Amadeus hotel room marketplace will foster innovation and competition, says GDS

Amadeus hotel room marketplace will foster innovation and competition, says GDS

Debate about the tensions in the hotel room distribution market is usually dominated by the battle between direct distribution and the large global OTAs.

Debate about the tensions in the hotel room distribution market is usually dominated by the battle between direct distribution and the large global OTAs.

Hotels understand the value global online marketplaces like Expedia and Booking.com offer, but baulk at sky high commission levels and yearn for the days they paid traditional agents just 10%.

So could a new third way rise to prominence and could this be driven by one of those bastions of third party distribution, a Global Distribution System? Amadeus certainly thinks so.

Peter Waters, director of hotel distribution at Amadeus, says the firm has been putting huge efforts into its hospitality distribution platform.

Amadeus is looking to replicate the success it has in its airline division developing the core systems that run carrier such as BA.

Intercontinental Hotels Group was the first big name customer to start rolling out Amadeus’s Global Reservation System to its portfolio of 4,800 properties.

However, Amadeus is also looking to make strides in the distribution side too.

Waters said: “We are becoming one of the biggest marketplaces for hotel content globally. We have ambition to become the largest provider of hotel accommodation.

“We have expanded from traditional city break hotels to include resort and leisure hotels and have added all commercial models relevant to our customers; pre-paid, pay on reservation or checkout.”

In four years Amadeus’s hotel offering has grown from 120,000 unique properties to 400,000 and Waters says its web services channel is growing at a compound rate of 90% year on year.

“All parts of the portfolio are growing very rapidly,” added Waters. “We offer more choice now to the professionals. They can choose which channel to book through be it chain direct or aggregator.

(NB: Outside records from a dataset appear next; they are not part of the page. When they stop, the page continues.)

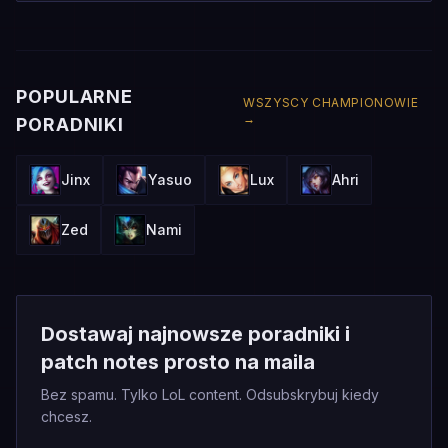
POPULARNE
WSZYSCY CHAMPIONOWIE
→
PORADNIKI
Jinx
Yasuo
Lux
Ahri
Zed
Nami
Dostawaj najnowsze poradniki i
patch notes prosto na maila
Bez spamu. Tylko LoL content. Odsubskrybuj kiedy
chcesz.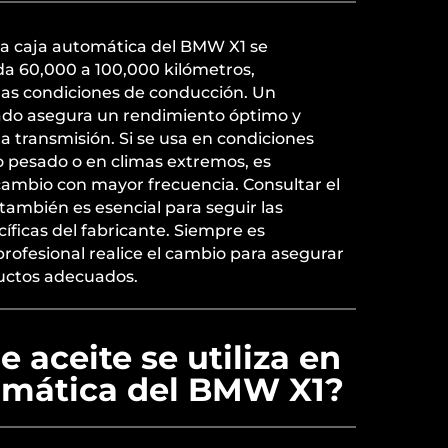
 la caja automática del BMW X1 se
da 60,000 a 100,000 kilómetros,
las condiciones de conducción. Un
o asegura un rendimiento óptimo y
 la transmisión. Si se usa en condiciones
o pesado o en climas extremos, es
 cambio con mayor frecuencia. Consultar el
también es esencial para seguir las
ficas del fabricante. Siempre es
ofesional realice el cambio para asegurar
ductos adecuados.
e aceite se utiliza en
tomática del BMW X1?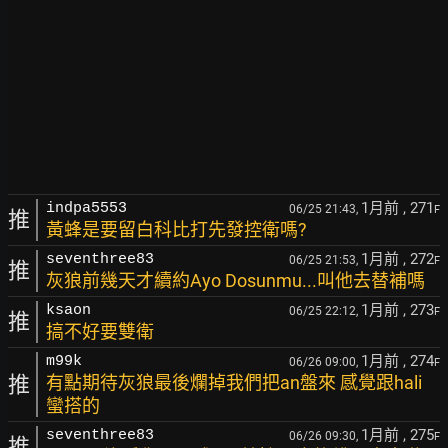
1月前
, 271
indpa5553
06/25 21:43,
F
推
黃蜂是要留白科比打先發控衛嗎?
1月前
, 272
seventhree83
06/25 21:53,
F
推
灰狼前幾天才續約Ayo Dosunmu...叫他去替補嗎
1月前
, 273
ksaon
06/25 22:12,
F
推
搞不好要雙衛
1月前
, 274
m99k
06/26 09:00,
F
推
有點期待灰狼最後爛掉我們把an盤來 感覺跟hali
蠻搭的
1月前
, 275
seventhree83
06/26 09:30,
F
推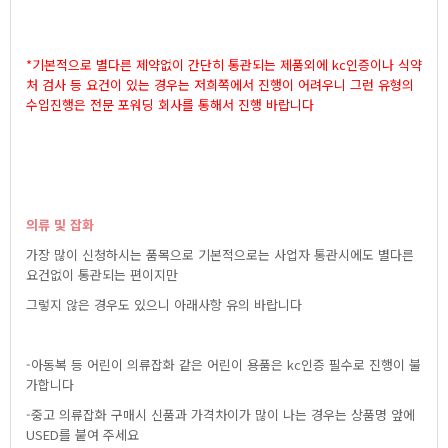
*기본적으로별다른제약없이간단히통관되는제품외에kc인증이나식약
처검사등요건이있는경우는저희쪽에서진행이어려우니그런유형의
수입진행은전문포워딩회사를통해서진행바랍니다
의류및잡화
가장많이신청하시는품목으로기본적으로는사업자통관시에도별다른
요건없이통관되는편이지만
그렇지않은경우도있으니아래사항유의바랍니다
-아동복등어린이의류잡화같은어린이용품은kc인증필수로진행이불
가합니다
-중고의류잡화구매시신품과가격차이가많이나는경우는상품명앞에
USED를붙여주세요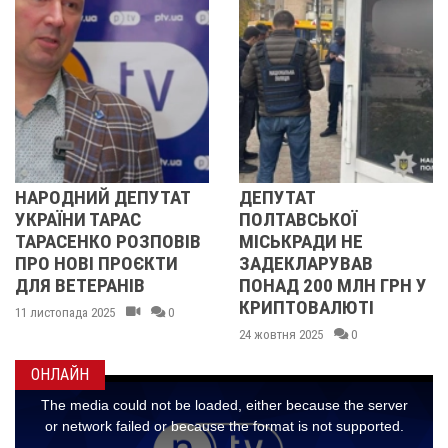
ПУТАТ
ДЕПУТАТ
ЮРІЙ КОНДРАТ
ПОЛТАВСЬКОЇ
НЕ ТІЛЬКИ ТЕО
ЗПОВІВ
МІСЬКРАДИ НЕ
КОСМІЧНИХ
ЄКТИ
ЗАДЕКЛАРУВАВ
ПОЛЬОТІВ, А
В
ПОНАД 200 МЛН ГРН У
ГЕНІАЛЬНИЙ І
КРИПТОВАЛЮТІ
ВИНАХІДНИК
0
24 жовтня 2025
0
04 серпня 2025
0
ОНЛАЙН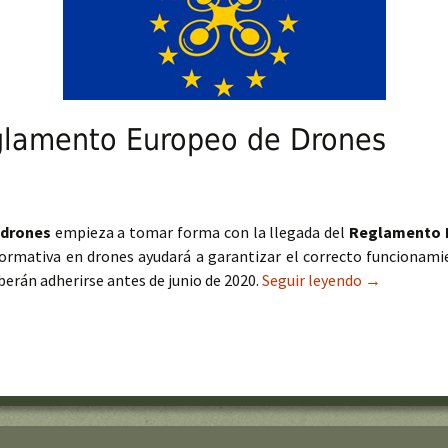
eglamento Europeo de Drones
 drones
empieza a tomar forma con la llegada del
Reglamento 
normativa en drones ayudará a garantizar el correcto funcionami
berán adherirse antes de junio de 2020.
Seguir leyendo
Ya está aqu
→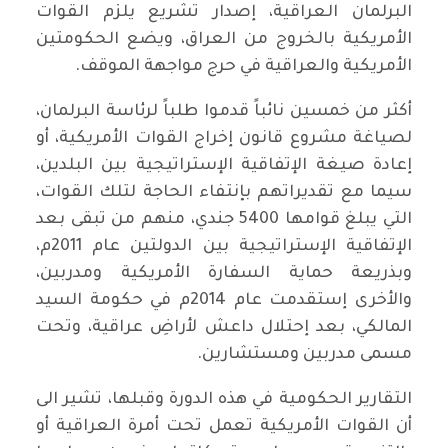
البرلمان العراقية، إصدار تشريع يلزم القوات
الأمريكية بالخروج من العراق، ويضع الحكومتين
الأمريكية والعراقية في حرج مواجهة الموقف.
أكثر من خمسين نائباً قدموا طلباً لرئاسة البرلمان،
لصياغة مشروع قانون إخراج القوات الأمريكية، أو
إعادة صيغة الإتفاقية الإستراتيجية بين البلدين،
سيما مع تقديراتهم بإنتفاء الحاجة لتلك القوات،
التي يبلغ قوامها 5400 جندي، منهم من تبقى بعد
الإتفاقية الإستراتيجية بين الدولتين عام 2011م،
وبذريعة حماية السفارة الأمريكية ومدربين،
والأخرى إستقدمت عام 2014م في حكومة السيد
المالكي، بعد إحتلال داعش لأراضِ عراقية، وتحت
مسمى مدربين ومستشارين.
التقارير الحكومية في هذه الدورة وقبلها، تشير الى
أن القوات الأمريكية تعمل تحت أمرة العراقية أو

“We provide all inventory in a single display and they can choose through whom they want to buy it.

“They can select which rate they want to purchase and they understand as a professional agency what rewards they are going to get.”

Waters said this means the end customers gets what is best for them, and the agent receives a fair reward for the service they offer.

“A lot of hotels are saying they are suffering by having to pay so much commission to online sites. We are trying to provide more choice, but fare reward for the intermediary.

“Hotels know the GDS cannel is very cost effective for them. They are sold through professional channels at the other end. There is price sensitivity but it’s more of a service model.

“The economics of putting inventory through someone else’s .com is making a lot of hotels think twice. On the other hand it’s very challenging for hotels to try to go direct.

“They will by trying to build loyalty but they will need intermediary partners to get them access to regional bookers, travel agencies and TMCs which provides a lot of loyalty itself.”

Waters said the rise of metasearch as only heightened the disparity between the direct and online channels because hotels have to pay high commissions on low-priced product to be competitive.

He added hotels are therefore prepared to offer special rates through the GDS channel not available elsewhere because it seen as a value channel.

Having the hotel system fully integrated into the agents’ workflow technology also offers cost and time efficiencies and ensue that appropriate accommodation is cross-sold to airline seat bookers.

Amadeus Cross-Sell and Cross-Sell Notifier are two services that will be piloted in Europe in August before wider roll out.

Waters says Amadeus has now reached a critical mass of hotels in the system having secured relationships with most of the large scale content provider.

The GDS is now focused on adding more boutique properties and on certain destinations where it needs more inventory, asking agency partners what they would like in the system.

It will then target these areas with its own representation division rather than looking to bring in more bed banks.

The final piece of this jigsaw is to make all this content presentable, useful and comparable without a set of agreed industry data standards.

Amadeus has built its own content management system that aggregates content from multiple sources and attributes that to a particular property’s unique address.

A new technology ‘logic layer’ will then ‘normalise’ this data s that room descriptions and pricing protocols can be attributed to specific buckets denoting room types and deals.

“We have enough scale to create a set of ‘pseudo-standards’ which we can implement,” said Waters. “Getting data standardised is very hard. This is one of the things we are working on.”

Waters believes the work Amadeus is doing has the potential to spur a new era of innovation in hotel room distribution.

“We have done the heavy lifting to make that data easily accessible,” he said. “We only charge for what you use, so that means the barriers to entry are very, very low.

“That’s going to foster innovation and competition, particularly online in a market where we have seen huge consolidation.

“There is demand from hotels and other travel agencies to find an alternative because that consolidation has created quite a lot of economic challenges.”